[Extracted records]
______

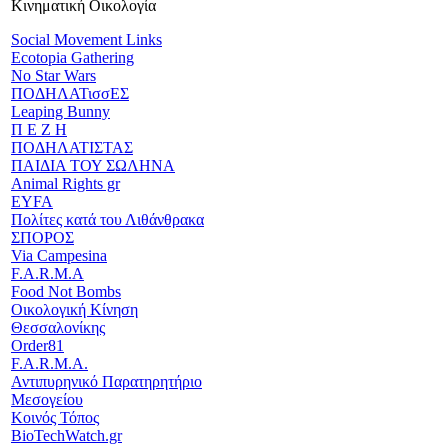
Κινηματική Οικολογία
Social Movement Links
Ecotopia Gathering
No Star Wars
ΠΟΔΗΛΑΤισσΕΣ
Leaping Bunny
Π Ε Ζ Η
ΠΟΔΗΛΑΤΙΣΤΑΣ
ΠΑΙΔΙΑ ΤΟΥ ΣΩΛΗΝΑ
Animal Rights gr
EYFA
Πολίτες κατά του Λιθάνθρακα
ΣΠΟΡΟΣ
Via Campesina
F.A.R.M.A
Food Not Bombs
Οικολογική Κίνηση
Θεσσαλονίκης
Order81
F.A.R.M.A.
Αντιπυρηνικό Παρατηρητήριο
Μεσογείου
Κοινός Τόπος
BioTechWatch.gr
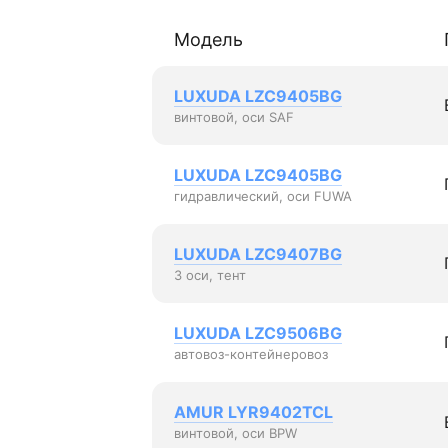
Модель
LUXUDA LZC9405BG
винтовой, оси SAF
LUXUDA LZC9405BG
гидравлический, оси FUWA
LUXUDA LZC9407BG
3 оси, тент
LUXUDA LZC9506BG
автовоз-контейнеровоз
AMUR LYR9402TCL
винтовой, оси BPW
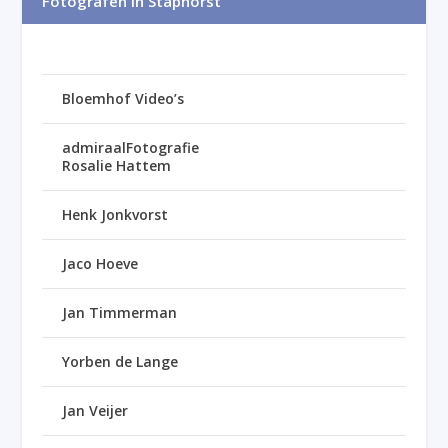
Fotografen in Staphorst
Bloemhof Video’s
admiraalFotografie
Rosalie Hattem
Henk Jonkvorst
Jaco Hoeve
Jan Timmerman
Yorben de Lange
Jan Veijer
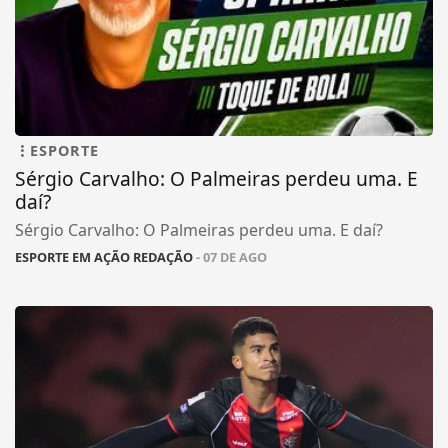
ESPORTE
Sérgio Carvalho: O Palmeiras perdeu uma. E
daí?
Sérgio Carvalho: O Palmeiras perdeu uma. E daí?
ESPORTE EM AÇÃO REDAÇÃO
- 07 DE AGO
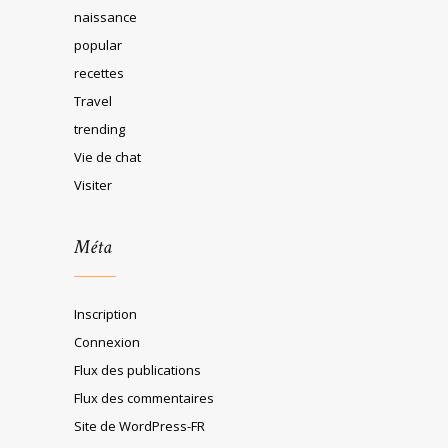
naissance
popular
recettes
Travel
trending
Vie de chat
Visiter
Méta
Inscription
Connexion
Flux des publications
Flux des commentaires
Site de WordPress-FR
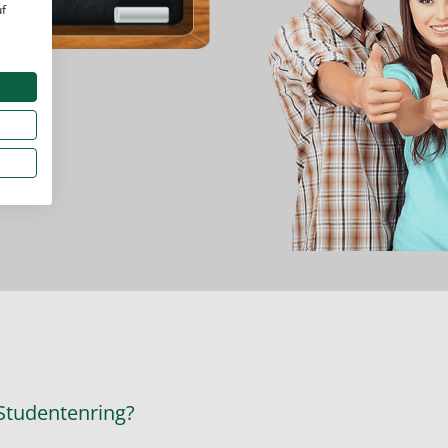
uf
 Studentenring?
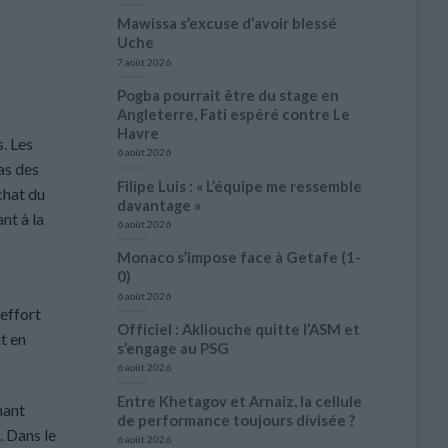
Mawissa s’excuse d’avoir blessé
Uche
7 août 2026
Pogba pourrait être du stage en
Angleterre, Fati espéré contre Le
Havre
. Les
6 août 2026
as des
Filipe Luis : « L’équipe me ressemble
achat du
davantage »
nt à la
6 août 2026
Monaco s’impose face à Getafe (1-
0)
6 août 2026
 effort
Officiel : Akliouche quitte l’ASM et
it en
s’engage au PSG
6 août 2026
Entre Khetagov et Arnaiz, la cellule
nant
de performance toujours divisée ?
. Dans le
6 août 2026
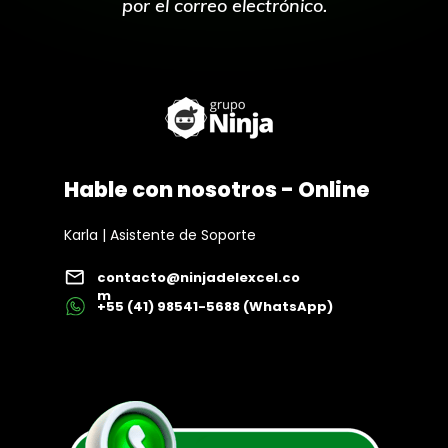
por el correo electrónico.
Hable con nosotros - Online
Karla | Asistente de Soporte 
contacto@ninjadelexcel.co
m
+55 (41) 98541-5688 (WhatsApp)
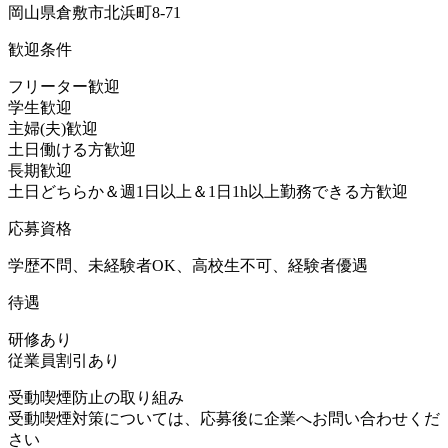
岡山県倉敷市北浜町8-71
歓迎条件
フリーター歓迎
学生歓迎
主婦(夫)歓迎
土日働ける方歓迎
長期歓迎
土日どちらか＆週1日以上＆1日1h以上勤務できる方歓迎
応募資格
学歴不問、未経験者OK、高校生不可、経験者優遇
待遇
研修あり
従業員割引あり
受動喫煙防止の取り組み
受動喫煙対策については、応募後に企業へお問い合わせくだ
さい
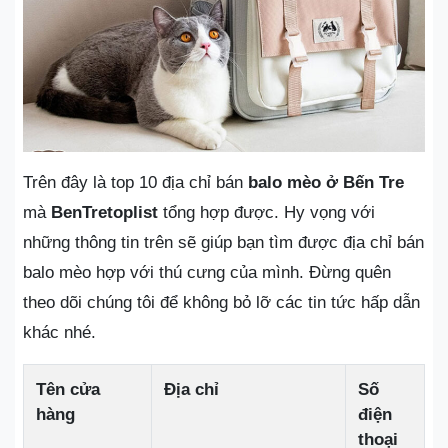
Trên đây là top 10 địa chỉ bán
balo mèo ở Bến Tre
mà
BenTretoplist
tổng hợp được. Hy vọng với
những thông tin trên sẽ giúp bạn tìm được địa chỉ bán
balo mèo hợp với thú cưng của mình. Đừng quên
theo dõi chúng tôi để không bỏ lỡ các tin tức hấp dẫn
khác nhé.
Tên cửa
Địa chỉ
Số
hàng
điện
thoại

______

> WRITTEN TASK: Write out the data exactly, and exclude every picture it holds.

> ANSWER TO THE EXERCISE:
Κινηματική Οικολογία
Social Movement Links
Ecotopia Gathering
No Star Wars
ΠΟΔΗΛΑΤισσΕΣ
Leaping Bunny
Π Ε Ζ Η
ΠΟΔΗΛΑΤΙΣΤΑΣ
ΠΑΙΔΙΑ ΤΟΥ ΣΩΛΗΝΑ
Animal Rights gr
EYFA
Πολίτες κατά του Λιθάνθρακα
ΣΠΟΡΟΣ
Via Campesina
F.A.R.M.A
Food Not Bombs
Οικολογική Κίνηση
Θεσσαλονίκης
Order81
F.A.R.M.A.
Αντιπυρηνικό Παρατηρητήριο
Μεσογείου
Κοινός Τόπος
BioTechWatch.gr
Модель
LUXUDA LZC9405BG
винтовой, оси SAF
LUXUDA LZC9405BG
гидравлический, оси FUWA
LUXUDA LZC9407BG
3 оси, тент
LUXUDA LZC9506BG
автовоз-контейнеровоз
AMUR LYR9402TCL
винтовой, оси BPW
Fotografen in Staphorst
Bloemhof Video’s
admiraalFotografie
Rosalie Hattem
Henk Jonkvorst
Jaco Hoeve
Jan Timmerman
Yorben de Lange
Jan Veijer
ESPORTE
Sérgio Carvalho: O Palmeiras perdeu uma. E
daí?
Sérgio Carvalho: O Palmeiras perdeu uma. E daí?
ESPORTE EM AÇÃO REDAÇÃO
- 07 DE AGO
naissance
popular
recettes
Travel
trending
Vie de chat
Visiter
Méta
Inscription
Connexion
Flux des publications
Flux des commentaires
Site de WordPress-FR
uf
 Studentenring?
Mawissa s’excuse d’avoir blessé
Uche
7 août 2026
Pogba pourrait être du stage en
Angleterre, Fati espéré contre Le
Havre
. Les
6 août 2026
as des
Filipe Luis : « L’équipe me ressemble
achat du
davantage »
nt à la
6 août 2026
Monaco s’impose face à Getafe (1-
0)
6 août 2026
 effort
Officiel : Akliouche quitte l’ASM et
it en
s’engage au PSG
6 août 2026
Entre Khetagov et Arnaiz, la cellule
nant
de performance toujours divisée ?
. Dans le
6 août 2026
por el correo electrónico.
Hable con nosotros - Online
Karla | Asistente de Soporte 
contacto@ninjadelexcel.co
m
+55 (41) 98541-5688 (WhatsApp)
岡山県倉敷市北浜町8-71
歓迎条件
フリーター歓迎
学生歓迎
主婦(夫)歓迎
土日働ける方歓迎
長期歓迎
土日どちらか＆週1日以上＆1日1h以上勤務できる方歓迎
応募資格
学歴不問、未経験者OK、高校生不可、経験者優遇
待遇
研修あり
従業員割引あり
受動喫煙防止の取り組み
受動喫煙対策については、応募後に企業へお問い合わせくだ
さい
Trên đây là top 10 địa chỉ bán
balo mèo ở Bến Tre
mà
BenTretoplist
tổng hợp được. Hy vọng với
những thông tin trên sẽ giúp bạn tìm được địa chỉ bán
balo mèo hợp với thú cưng của mình. Đừng quên
theo dõi chúng tôi để không bỏ lỡ các tin tức hấp dẫn
khác nhé.
Tên cửa
Địa chỉ
Số
hàng
điện
thoại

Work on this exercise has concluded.